**EXERCISE DIRECTIONS**:
Among the entries below, how many lines contain the string "desechable"? Only the number is wanted.

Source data

........

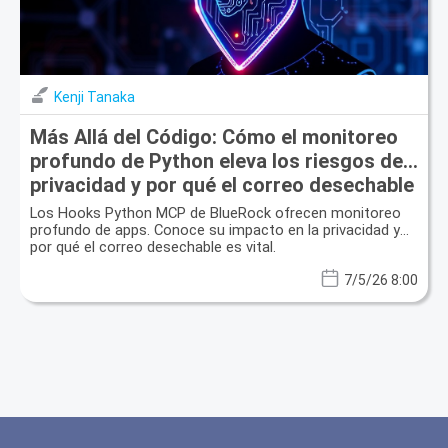
Kenji Tanaka
Más Allá del Código: Cómo el monitoreo
profundo de Python eleva los riesgos de
privacidad y por qué el correo desechable
es tu escudo
Los Hooks Python MCP de BlueRock ofrecen monitoreo
profundo de apps. Conoce su impacto en la privacidad y
por qué el correo desechable es vital.
7/5/26 8:00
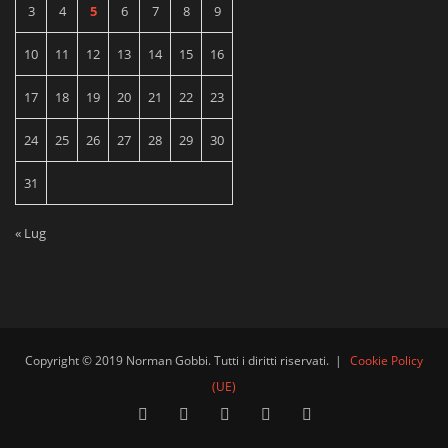
3
4
5
6
7
8
9
10
11
12
13
14
15
16
17
18
19
20
21
22
23
24
25
26
27
28
29
30
31
« Lug
Copyright © 2019 Norman Gobbi. Tutti i diritti riservati.
|
Cookie Policy
(UE)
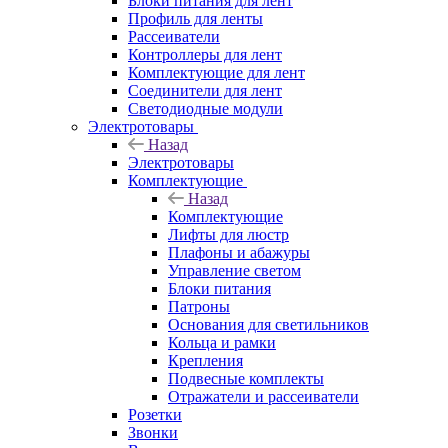
Блоки питания для лент
Профиль для ленты
Рассеиватели
Контроллеры для лент
Комплектующие для лент
Соединители для лент
Светодиодные модули
Электротовары
Назад
Электротовары
Комплектующие
Назад
Комплектующие
Лифты для люстр
Плафоны и абажуры
Управление светом
Блоки питания
Патроны
Основания для светильников
Кольца и рамки
Крепления
Подвесные комплекты
Отражатели и рассеиватели
Розетки
Звонки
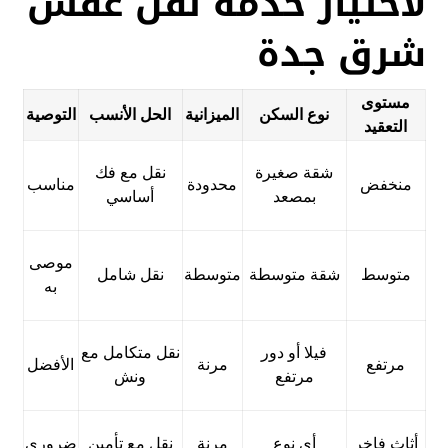
لاختيار خدمة نقل عفش
شرق جدة
مستوى
نوع السكن
الميزانية
الحل الأنسب
التوصية
التعقيد
شقة صغيرة
نقل مع فك
منخفض
محدودة
مناسب
بمصعد
أساسي
موصى
متوسط
شقة متوسطة
متوسطة
نقل شامل
به
فيلا أو دور
نقل متكامل مع
مرتفع
مرنة
الأفضل
مرتفع
ونش
أثاث فاخر
أي نوع
مرنة
نقل مع تأمين
ضروري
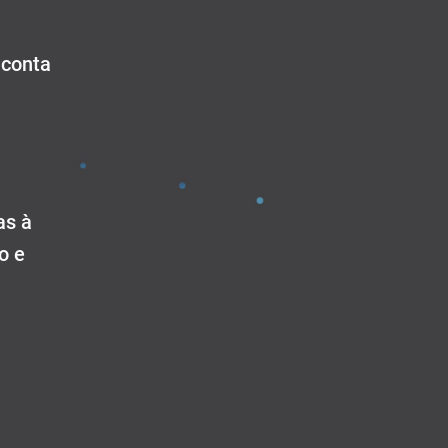
 conta
a
as à
o e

........

**EXPECTED ANSWER**:
2